- [Текст]
'''
0
975
Газета Поэзия Интернет-версия

23.10.2024 20:30:00

Вышел на арапа, канает буржуй

Илья Сельвинский: гротеск в декорациях утопии и привет Франсуа Вийону

Тэги: поэзия, илья сельвинский


Есть нечто от звона Дантовских терцин в стихах Ильи Сельвинского. Великолепие фауны: тигр, спускающийся с гор и хребтом своим повторяющий их очертания, переходит в условно-метафизическую вечность, где собеседуют поэты. Цветовые лучи поэзии Сельвинского созидают силовое поле, из которого невозможно выйти. Размах поэта велик: тут и стихи, написанные на бандитском жаргоне, и громадные здания его поэм – «Пушторга» или «Улялаевщины». Стиль Сельвинского размашист, избыточно роскошен, решителен, рассчитан на эпос.
'''
- [Вопросы по материалу]
**A.** Ответьте коротко по статье об Илье Сельвинском:
(i) С звоном чего сравниваются его стихи?
(ii) Какое животное спускается с гор?
(iii) На каком жаргоне написаны некоторые его стихи?
**B.** Напишите продолжение статьи об Илье Сельвинском, начиная сразу после её последнего предложения.

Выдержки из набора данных
'''
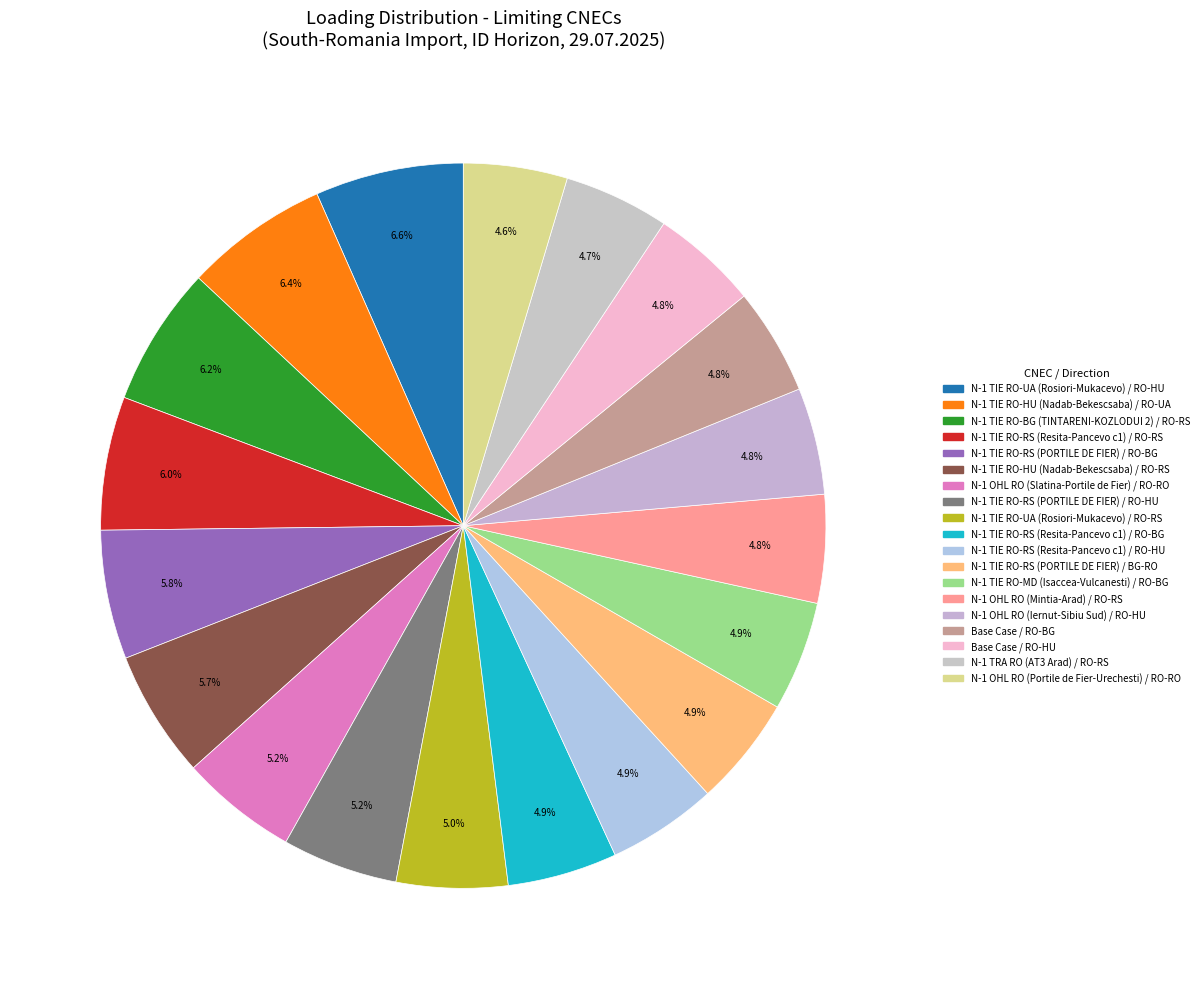

Count the number of slices in the pie.

19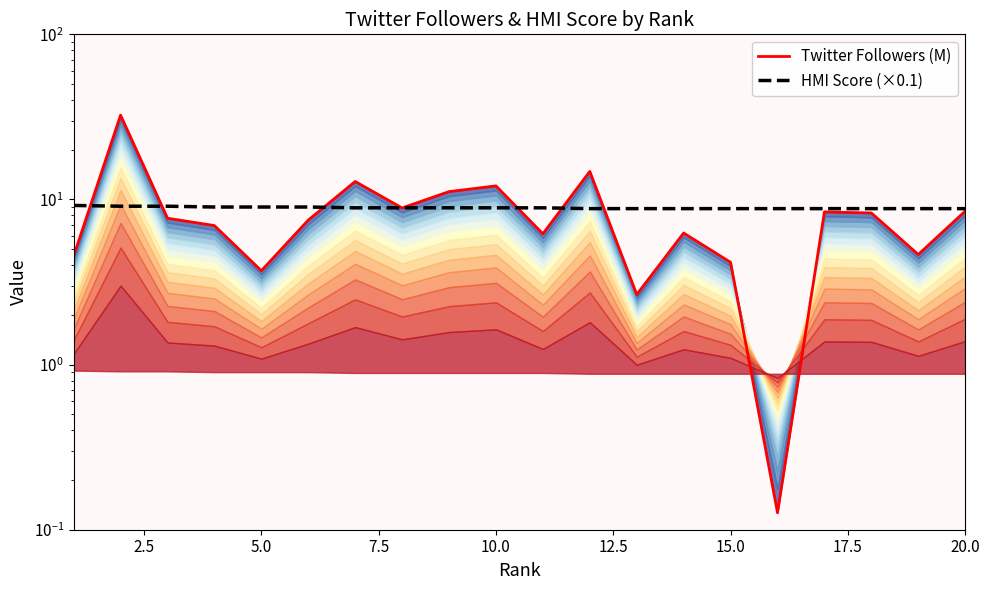

True or false: Twitter Followers (M) has a value of 3.7 at 17.5.

False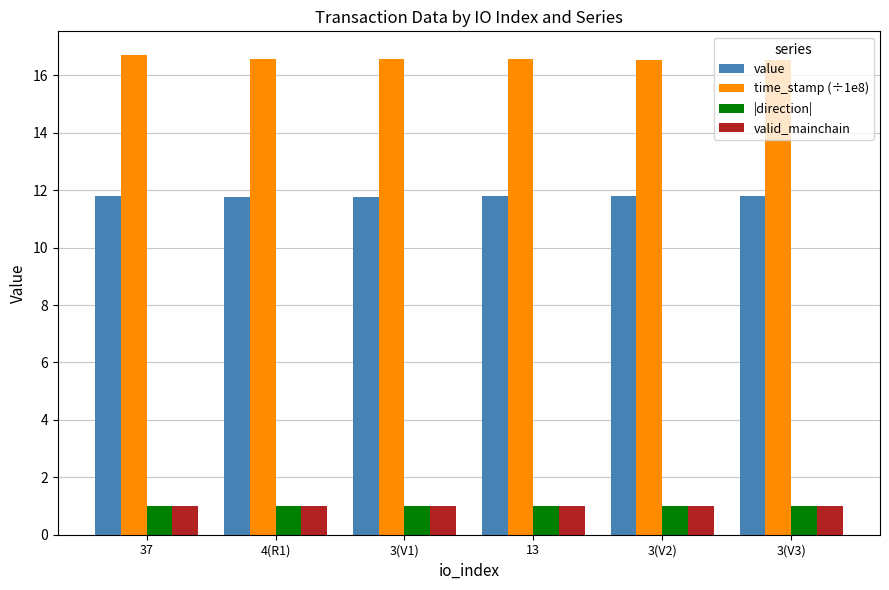

Which series has the largest total across all categories?

time_stamp (÷1e8)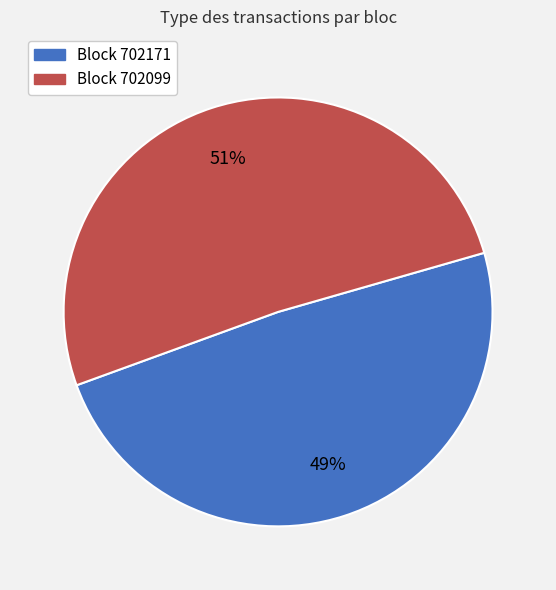

Rank the categories by value from highest to lowest.

Block 702099, Block 702171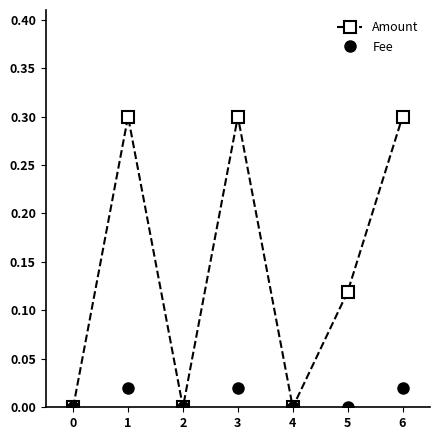

Which series has the widest spread of values?

Amount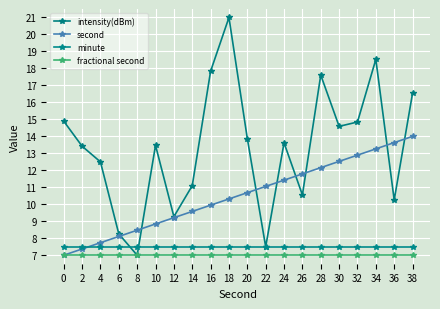

Reading right to left, list all the values displayed in this chart.

intensity(dBm): 16.5	10.3	18.5	14.8	14.6	17.6	10.6	13.6	7.5	13.9	21.0	17.8	11.1	9.3	13.5	7.0	8.3	12.5	13.4	14.9
second: 14.0	13.6	13.3	12.9	12.5	12.2	11.8	11.4	11.1	10.7	10.3	9.9	9.6	9.2	8.8	8.5	8.1	7.7	7.4	7.0
minute: 7.5	7.5	7.5	7.5	7.5	7.5	7.5	7.5	7.5	7.5	7.5	7.5	7.5	7.5	7.5	7.5	7.5	7.5	7.5	7.5
fractional second: 7.0	7.0	7.0	7.0	7.0	7.0	7.0	7.0	7.0	7.0	7.0	7.0	7.0	7.0	7.0	7.0	7.0	7.0	7.0	7.0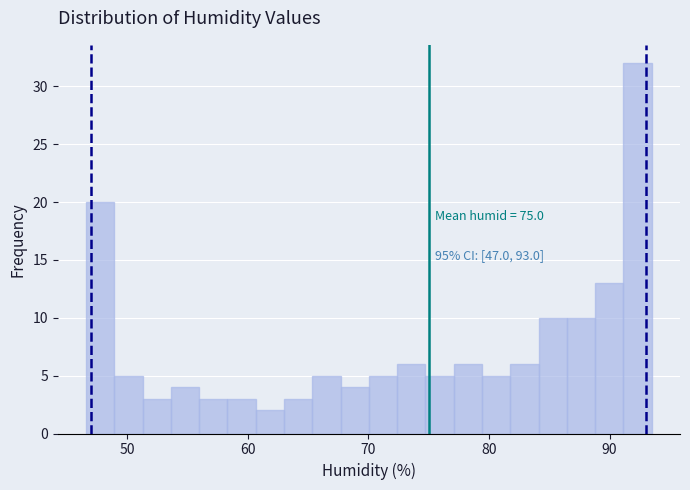

Read against the x-axis, roughly where is the centre of the tallest bar?

92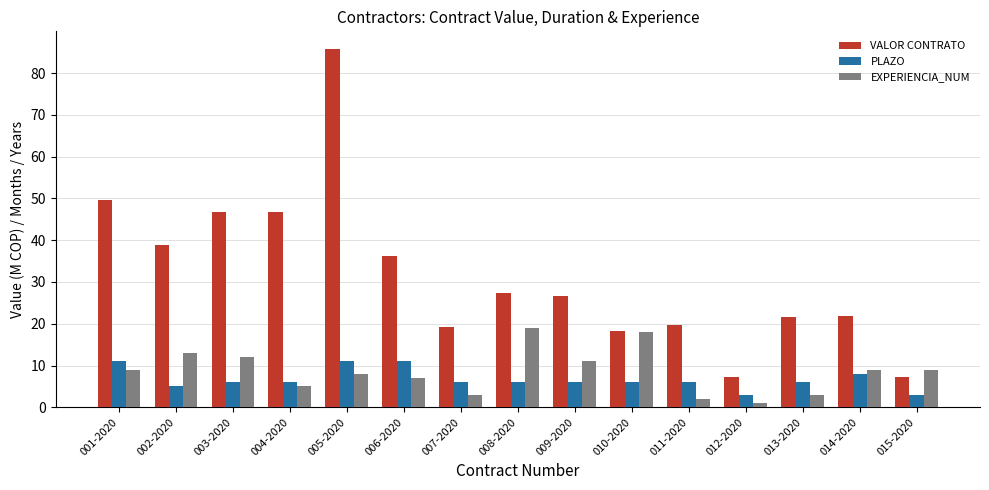

At how many categories does at least one series exceed 32?

6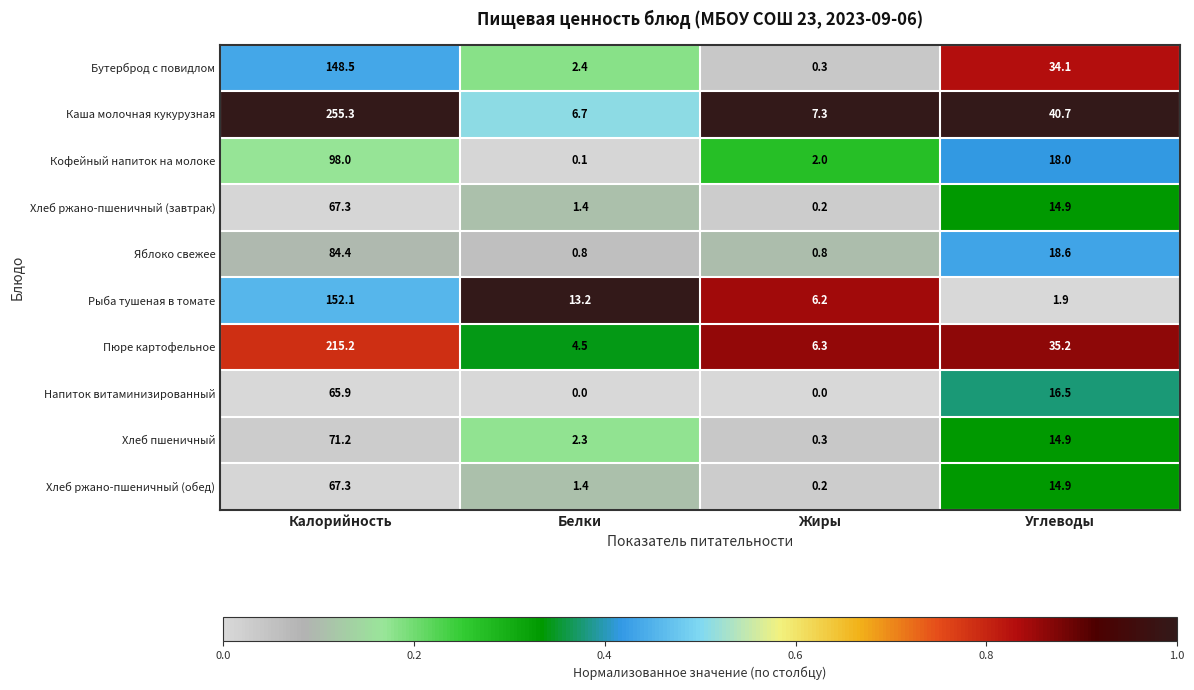

How many series are shown in this chart?

10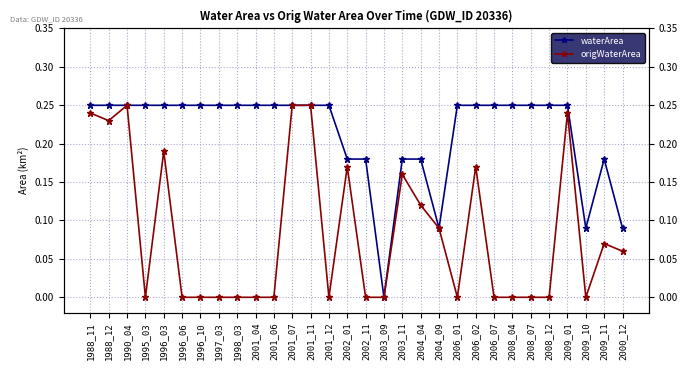

Count the number of data series in this chart.

2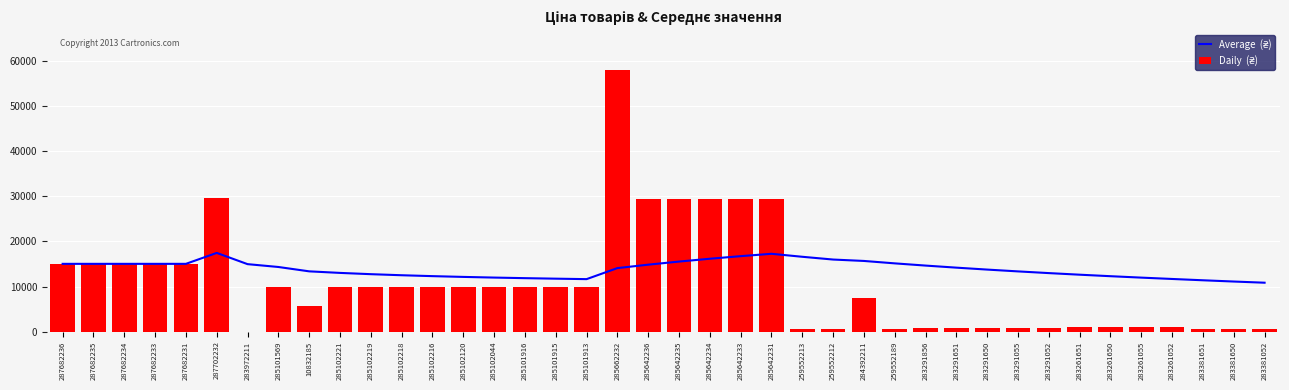

Rank the series by their average value, from highest to lowest.

Average  (₴), Daily  (₴)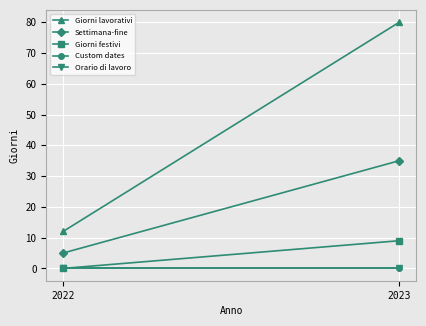

What is the sum of all Giorni festivi values?

9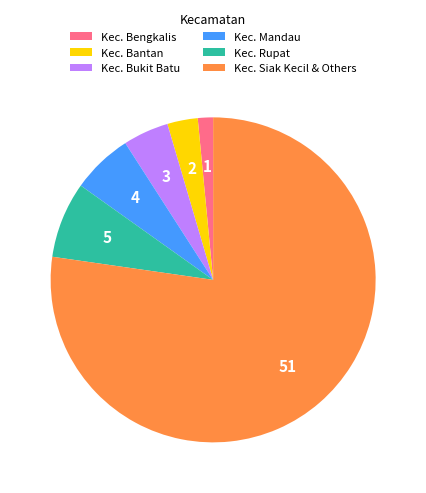

How many slices are in this pie chart?

6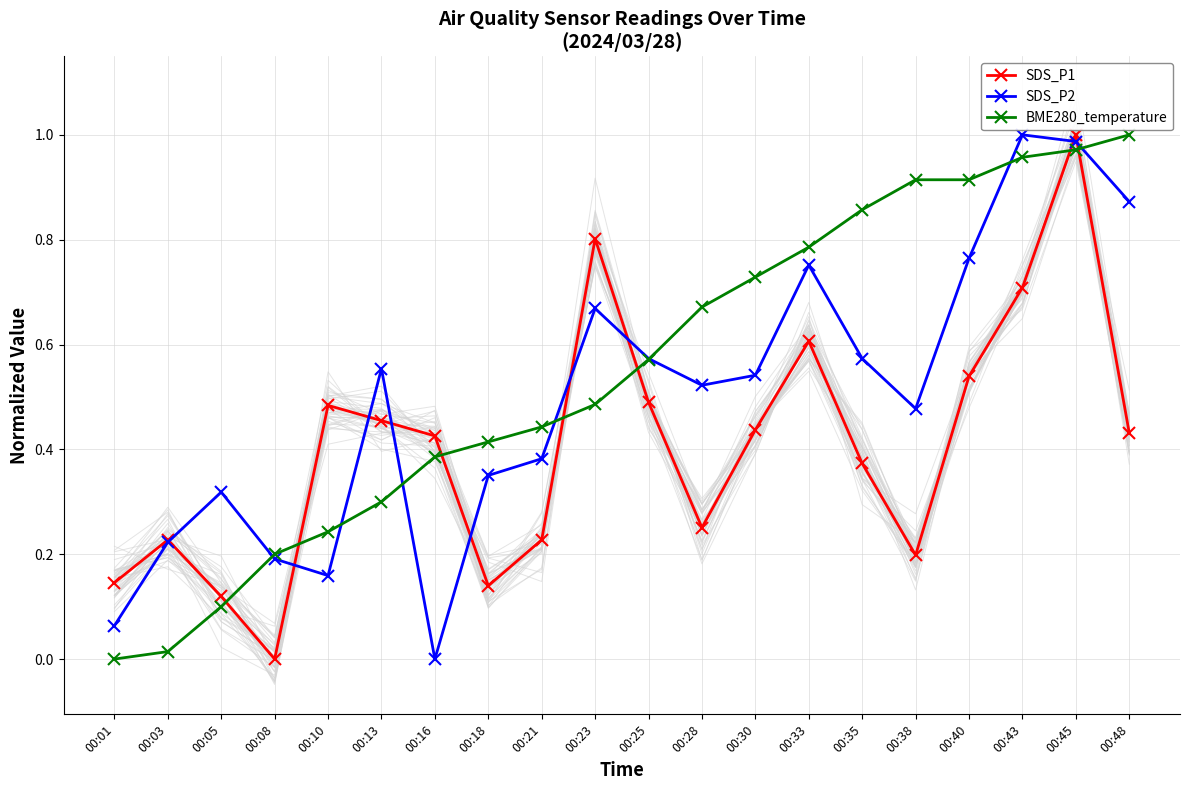

What is the average value of the BME280_temperature series?

0.5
'''
- [Результаты заданий]
**A.**
(i) Со звоном Дантовских терцин.
(ii) Тигр.
(iii) На бандитском жаргоне.

**B.**
Впрочем, гротеск пьесы Сельвинского «Пао-Пао» лежит в ином измерении. Это гротеск в белых декорациях, как предложил Станиславский. Гротеск в декорациях утопии. Орангутанг хочет стать человеком, или человек очеловечить орангутанга? Пьеса Сельвинского столь же виртуозна, сколь и серьезна. Боксер Роберт Дитрих, ставший жертвой конкурентов, не может распоряжаться своим мозгом, предназначенным для эксперимента. Атташе, поддавшись уговорам безумного брата-ученого, отдает серо-золотой человеческий мозг исследователю, чтобы дальше замелькали абсурдно фантастические ленты. Пао-Пао, лохматый пук волос в костюме, пародия на человека, решает, что западная жизнь, его окружающая, слишком скучна. И перебирается в СССР – в цивильном костюме, конечно. Идеология вступает в свои права.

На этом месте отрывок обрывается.